By Arlene Kay
This interview for The Big Thrill was conducted by my fiercest critic and greatest advocate—me. It reflects the comments and questions I receive from readers as I tour libraries/bookstores and any place that will host me in my ceaseless quest to promote this series.
The title of your novel (SWANN SONGS) sounds rather final. Is this really the end for those sultry, snarky sleuths from Boston? Say it isn’t so.
I love these characters and want them to enjoy a happy life living in the lap of luxury. After four books, the series came full circle and I decided to end it. Naturally for the right inducement, that situation could change. After all, if Conan Doyle could resurrect Sherlock, the same holds true for us lesser mortals. Spoiler alert: none of the main characters were eliminated so anything is possible.
I’m confused. You describe all seven of your published novels as “romantic suspense,” but they also contain elements of traditional mysteries, cozies, and romance—not to mention a healthy dose of humor. What’s going on?
In my view these categories are semantical distinctions geared more toward publishers and booksellers than readers. I am no purist and neither are my novels. They reflect life and human nature as I know it. Three elements are sacrosanct however: an intriguing mystery, a dollop of passion, and plenty of snark. Readers expect that and this series delivers.
As a reader, what misstep by an author alienates you forever?
I am and always have been a mystery buff. Despite being a sedentary former bureaucrat, I also consider myself an astute armchair detective. Give me the clues and I WILL solve your mystery. Rob me of that chance and you’ve lost me forever as a reader. I keep that in mind when writing my novels.
The SWANN series is rife with self-deprecating humor, particularly from Eja Kane. Does that come naturally or do you consciously strive to be funny.
Fortunately, I am naturally hilarious. (LOL). Humor must be organic, a dreadfully overused cliché but still useful. Some seminars claim to teach writers how to inject humor into their work. Save your money and be yourself. Contrived jokes are often painful failures that fall flat. On the other hand, humor done well is an elegant lubricant for any narrative. Consider the witty mystery novels by Elizabeth Peters and the great Gore Vidal (writing as Edgar Box), or the timeless works by Joseph Heller and Dorothy Sayers. They engage readers with repartee and sardonic asides by the main characters. My favorite contemporary example is Nelson DeMille’s crusty protagonist John Corey, a man after my own heart. Respect your readers and leave the slapstick routines to The Three Stooges.
Did you find humor in your prior profession?
Absolutely. I was a senior executive with the IRS, so self-deprecating humor armed me against the slings and arrows of outrageous fortune. All organizations, both public and private, resonate with unintentional humor. Find it, enjoy it and keep things in perspective.
What is your least favorite activity as an author?

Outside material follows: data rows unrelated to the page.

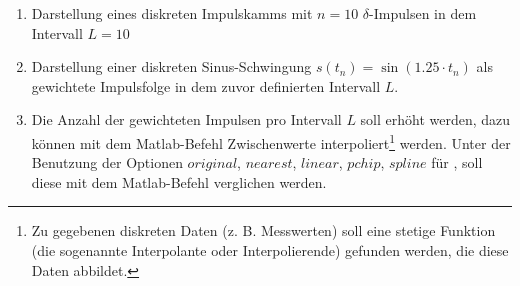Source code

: \begin{enumerate}[label=\alph*)]
	\item Darstellung eines diskreten Impulskamms mit $n=10$ $\delta$-Impulsen in dem Intervall $L=10$ \\
	
	\item Darstellung einer diskreten Sinus-Schwingung $s(t_n) = \sin(\num{1,25} \cdot{t_n})$ als gewichtete Impulsfolge in dem zuvor definierten Intervall $L$. \\
	
	\item Die Anzahl der gewichteten Impulsen pro Intervall $L$ soll erhöht werden, dazu können mit dem Matlab-Befehl  Zwischenwerte interpoliert\footnote{Zu gegebenen diskreten Daten (z. B. Messwerten) soll eine stetige Funktion (die sogenannte Interpolante oder Interpolierende) gefunden werden, die diese Daten abbildet.} werden. Unter der Benutzung der Optionen $original$, $nearest$, $linear$, $pchip$, $spline$ für , soll diese mit dem Matlab-Befehl  verglichen werden. \\
\end{enumerate}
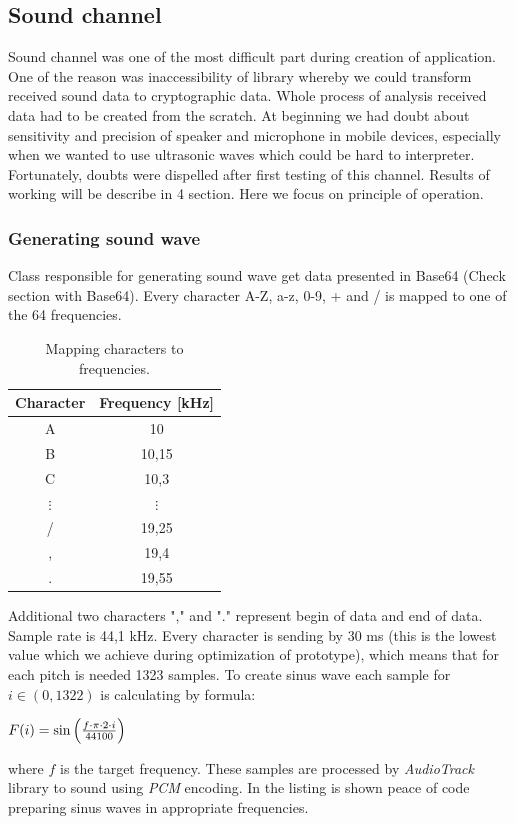 \documentclass[11pt,titlepage]{article}
\theoremstyle{plain}
\begin{document}
\subsection{Sound channel}

Sound channel was one of the most difficult part during creation of application. One of the reason was inaccessibility of library whereby we could transform received sound data to cryptographic data. Whole process of analysis received data had to be created from the scratch. At beginning we had doubt about sensitivity and precision of speaker and microphone in mobile devices, especially when we wanted to use ultrasonic waves which could be hard to interpreter. Fortunately, doubts were dispelled after first testing of this channel. Results of working will be describe in 4 section. Here we focus on principle of operation.

\subsubsection{Generating sound wave}

Class responsible for generating sound wave get data presented in Base64 (Check section with Base64). Every character A-Z, a-z, 0-9, + and / is mapped to one of the 64 frequencies.
\begin{table}
	\centering
	\begin{tabular}{| c | c |}
		\hline
		Character & Frequency [kHz] \\
		\hline
		A & 10 \\
		\hline
		B & 10,15 \\
		\hline
		C & 10,3 \\
		\hline
		$\vdots$ & $\vdots$ \\
		\hline
		/ & 19,25 \\
		\hline
		, & 19,4 \\
		\hline
		. & 19,55 \\
		\hline
	\end{tabular}
	\caption{Mapping characters to frequencies.}
\end{table}



Additional two characters "," and "." represent begin of data and end of data. Sample rate is 44,1 kHz. Every character is sending by 30 ms (this is the lowest value which we achieve during optimization of prototype), which means that for each pitch is needed 1323 samples. To create sinus wave each sample for $ i \in (0,1322) $ is calculating by formula:
\begin{center}
$F(i) = \sin\left( f \cdot \pi \cdot 2 \cdot i  \over 44 100  \right)$
\end{center}
where $f$ is the target frequency.
These samples are processed by \textit{AudioTrack} library to sound using \textit{PCM} encoding. In the listing is shown peace of code preparing sinus waves in appropriate frequencies.
\end{document}

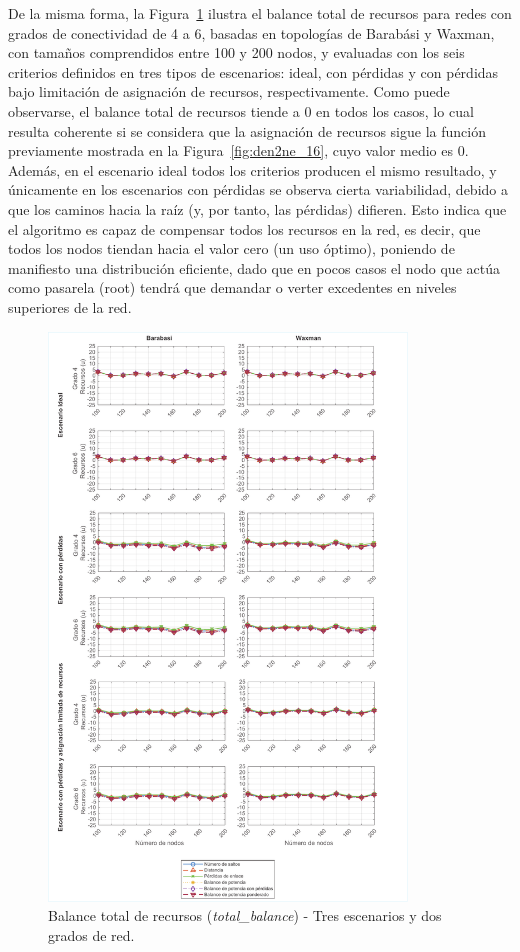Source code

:De la misma forma, la Figura~\ref{fig:f2} ilustra el balance total de recursos para redes con grados de conectividad de 4 a 6, basadas en topologías de Barabási y Waxman, con tamaños comprendidos entre 100 y 200 nodos, y evaluadas con los seis criterios definidos en tres tipos de escenarios: ideal, con pérdidas y con pérdidas bajo limitación de asignación de recursos, respectivamente. Como puede observarse, el balance total de recursos tiende a $0$ en todos los casos, lo cual resulta coherente si se considera que la asignación de recursos sigue la función previamente mostrada en la Figura~\ref{fig:den2ne_16}, cuyo valor medio es $0$. Además, en el escenario ideal todos los criterios producen el mismo resultado, y únicamente en los escenarios con pérdidas se observa cierta variabilidad, debido a que los caminos hacia la raíz (y, por tanto, las pérdidas) difieren. Esto indica que el algoritmo es capaz de compensar todos los recursos en la red, es decir, que todos los nodos tiendan hacia el valor cero (un uso óptimo), poniendo de manifiesto una distribución eficiente, dado que en pocos casos el nodo que actúa como pasarela (root) tendrá que demandar o verter excedentes en niveles superiores de la red.


\begin{figure}[H]
    \centering
    \includegraphics[width=0.85\textwidth,angle=0.9]{fig/05_den2ne/den2ne_18.pdf}
    \caption{Balance total de recursos (\textit{total\_balance}) - Tres escenarios y dos grados de red.}
    \label{fig:f2}
\end{figure}

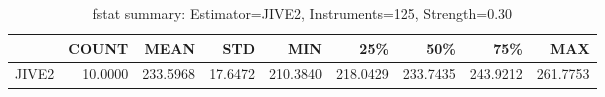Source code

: \begin{table}[ht]
\centering
\caption{fstat summary: Estimator=JIVE2, Instruments=125, Strength=0.30}
\begin{tabular}{lrrrrrrrr}
\toprule
 & COUNT & MEAN & STD & MIN & 25\% & 50\% & 75\% & MAX \\
\midrule
JIVE2 & 10.0000 & 233.5968 & 17.6472 & 210.3840 & 218.0429 & 233.7435 & 243.9212 & 261.7753 \\
\bottomrule
\end{tabular}
\end{table}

Hands down, bookstore signings are utterly painful for me. Presentations for any size crowd don’t faze me one bit but retail sales— sitting at the signing table like a supplicant watching passers-by ignore you— sears my soul. Confession time: Most people consider me outgoing but on those occasions, shy, shamefaced Arlene resurfaces. Memories of being the new kid in a sea of mean girl cliques overwhelm me. Still, I welcome all opportunities to hawk my books. Masochism is a writer’s watch-word.
What makes SWANN SONGS unique?
Readers of fast paced, intelligent novels that are light on gore but filled with grit, will enjoy the entire SWANN saga. Try SWANN SONGS and I guarantee you’ll be hooked on the entire Boston Uncommons Series. Join me at a bookstore signing and I’ll fall all over you.
Arlene Kay spent twenty years as a Senior Executive with the Federal Government where she was known as a most unconventional public servant. Experience in offices around the nation allowed her to observe both human and corporate foibles and rejoice in unintentional humor.